Now, with the interview winding down, the otherwise free-wheeling
politician asked to go off the record. Kubby confided that he was concerned
about drug-police payback. He had received a tip: A stakeout of his Lake
Tahoe residence was under way.
Specifically, he had been warned to watch out for a green Jeep Cherokee
with tinted windows. He wasn't sure whether to believe this, and he did not
want to come across in a campaign interview as a caricature of pot-induced
paranoia. Still ...
Jump ahead now to a Tuesday morning in mid-January. Kubby's wife Michelle -
who also takes marijuana, with a doctor's endorsement, for a chronic
stomach ailment - was playing with her 3-year-old daughter. She saw a green
Jeep drive by. A few minutes later came the knock on the door.
"We have a search warrant," the lead officer announced, and in trooped a
dozen or more investigators.
They moved to the basement, where Kubby was growing the marijuana that he
says keeps him alive. In the well-equipped "growing rooms," the officers
found about 130 mature plants and an equal number of seedlings. The
discovery should not have come as a surprise; Kubby had not exactly been
covering his tracks. In fact, since the tip about the stake-out, he had
been placing "attention law enforcement" notes in the trash, explaining his
medical condition and acknowledging the cultivation of marijuana. He had
guessed - accurately, it turned out - that the garbage would be searched.
According to law enforcement files, the investigation was triggered in July
by an unsigned letter. It accused Kubby of growing more than 1,000 plants
and selling pot to finance his political campaign. Investigators began
surveillance, peering through his back windows from the woods behind the
house. After they observed Kubby showing a plant to a man they believed to
be a customer - he was, Kubby would say, a correspondent for High Times
magazine - they obtained the search warrant.
Four hours into the search, Steve and Michelle Kubby were handcuffed and
loaded into a vehicle for the ride to jail, where they would be booked for
investigation of cultivation and possession of marijuana for sale. Before
they left, Kubby asked if he could take some of his "medicine" with him.
No, the investigator said, the jail had a "no-smoking policy."
The Kubbys have pleaded not guilty, contending that they never sold
marijuana and their crop was not excessive. Among medical-marijuana
proponents, there is hope that a trial might shine needed light on what
they see as a refusal by law enforcement authorities to accept and abide by
Prop. 215.
For his part, the Placer County prosecutor handling the case has told
reporters that "if a jury decides that 265 plants are all right, then that
is justice. But if the jury decides it's just too much, justice is done
then, too."
While Kubby was in jail, awaiting release on his own recognizance, his
original physician urged the judge by letter not to deprive the prisoner of
his marijuana.

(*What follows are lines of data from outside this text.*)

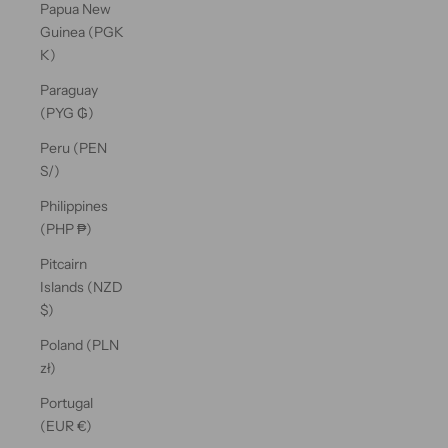
Papua New
Guinea (PGK
K)
Paraguay
(PYG ₲)
Peru (PEN
S/)
Philippines
(PHP ₱)
Pitcairn
Islands (NZD
$)
Poland (PLN
zł)
Portugal
(EUR €)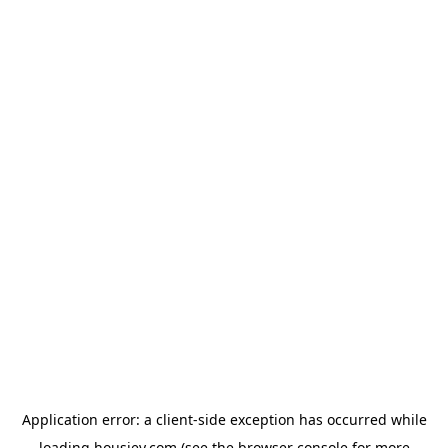
Application error: a
client
-side exception has occurred while
loading
housiey.com
(see the
browser console
for more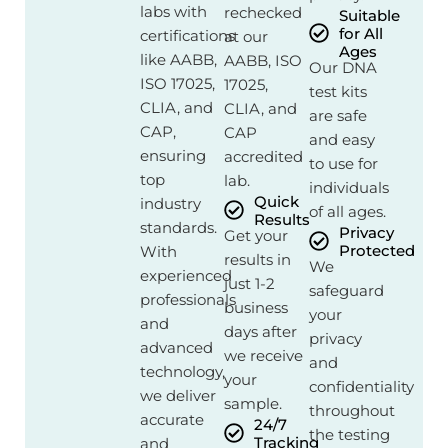
labs with
rechecked
Suitable
for All
certifications
at our
Ages
like AABB,
AABB, ISO
Our DNA
ISO 17025,
17025,
test kits
CLIA, and
CLIA, and
are safe
CAP,
CAP
and easy
ensuring
accredited
to use for
top
lab.
individuals
Quick
industry
of all ages.
Results
standards.
Privacy
Get your
Protected
With
results in
We
experienced
just 1-2
safeguard
professionals
business
your
and
days after
privacy
advanced
we receive
and
technology,
your
confidentiality
we deliver
sample.
throughout
accurate
24/7
the testing
Tracking
and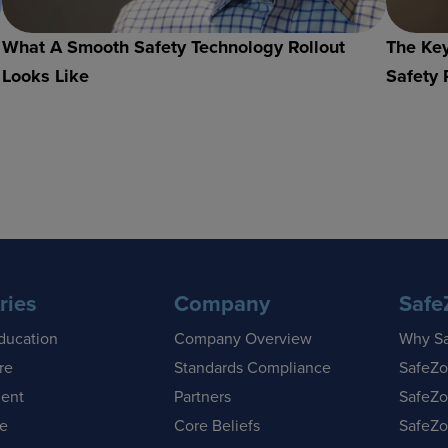
What A Smooth Safety Technology Rollout
The Key
Looks Like
Safety 
ries
Company
Safe
ducation
Company Overview
Why S
re
Standards Compliance
SafeZo
ent
Partners
SafeZo
se
Core Beliefs
SafeZo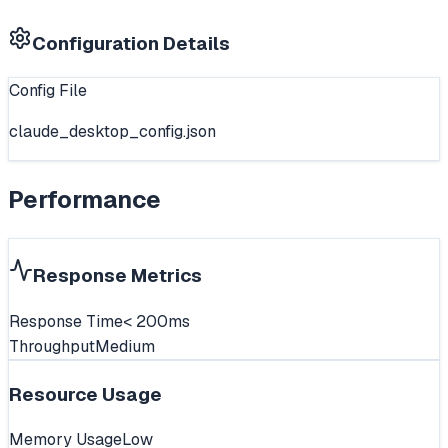
Configuration Details
Config File
claude_desktop_config.json
Performance
Response Metrics
Response Time
< 200ms
Throughput
Medium
Resource Usage
Memory Usage
Low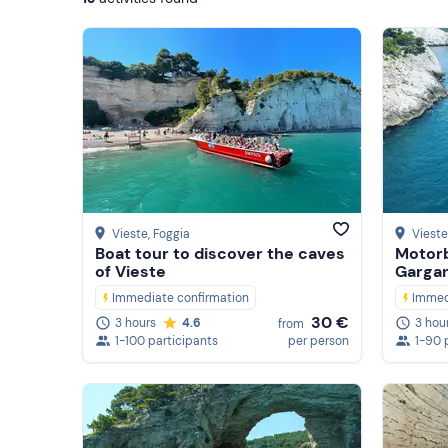
Vieste
, Foggia
Vieste
Boat tour to discover the caves
Motorb
of Vieste
Gargan
Immediate confirmation
Immed
30 €
3 hours
4.6
3 hou
from
1-100 participants
per person
1-90 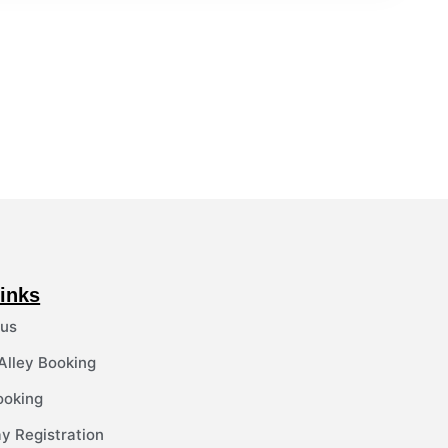
inks
 us
 Alley Booking
ooking
y Registration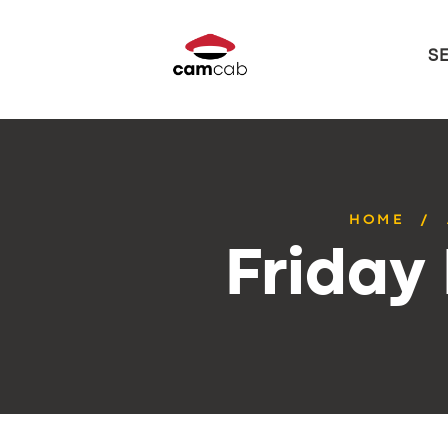
S
HOME
Friday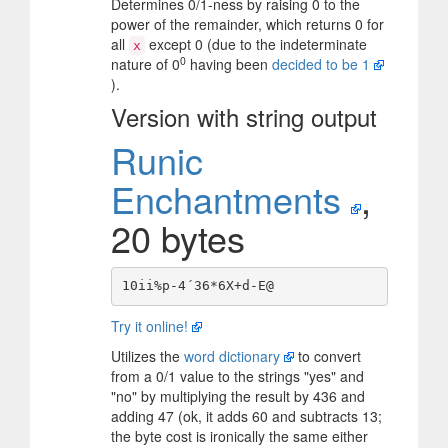
Determines 0/1-ness by raising 0 to the
power of the remainder, which returns 0 for
all
except 0 (due to the indeterminate
x
0
nature of 0
having been
decided to be 1
).
Version with string output
Runic
Enchantments
,
20 bytes
Try it online!
Utilizes the
word dictionary
to convert
from a 0/1 value to the strings "yes" and
"no" by multiplying the result by 436 and
adding 47 (ok, it adds 60 and subtracts 13;
the byte cost is ironically the same either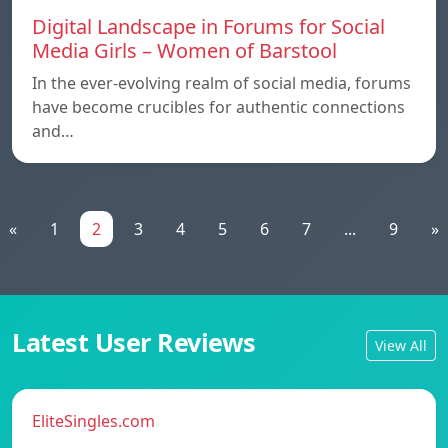
Digital Landscape in Forums for Social
Media Girls – Women of Barstool
In the ever-evolving realm of social media, forums
have become crucibles for authentic connections
and…
«
1
2
3
4
5
6
7
...
9
»
Latest User Reviews
View All
EliteSingles.com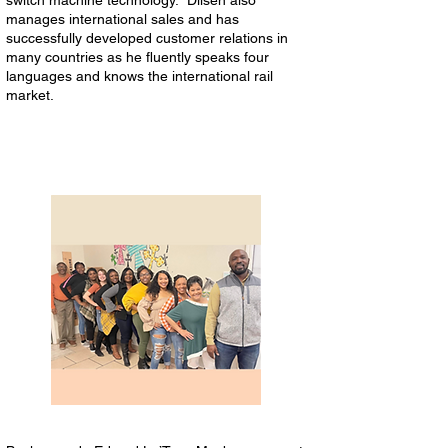
switch machine technology. Dilsen also
manages international sales and has
successfully developed customer relations in
many countries as he fluently speaks four
languages and knows the international rail
market.
Toya’s Precious Jewels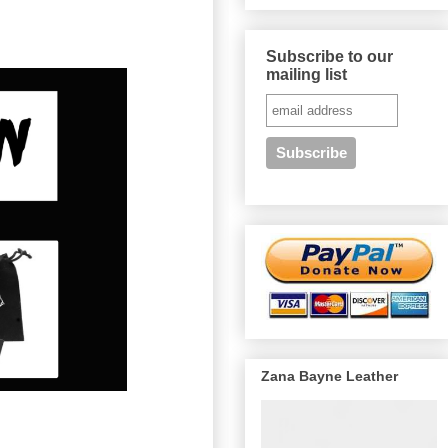
Subscribe to our
mailing list
Zana Bayne Leather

Dr. Vincent DeQuattro of USC Medical Center noted that
Kubby's condition - malignant pheochromocytoma, or adrenal cancer - was
almost always fatal. In fact, the doctor added, until he received his voter
pamphlet last fall, he'd assumed that Kubby, whom he had not seen for more
than a decade, was dead.
"Faith healers," wrote DeQuattro, "would term Steve's existence these past
10-15 years as nothing short of a miracle. In my view, this miracle, in
part, is related to the therapy with marijuana."
Unfortunately, the fight over medical marijuana never has seemed to have
much to do with medicine. It's more about power, about who gets to make the
rules, and the passage of Prop. 215, it would seem, settled nothing.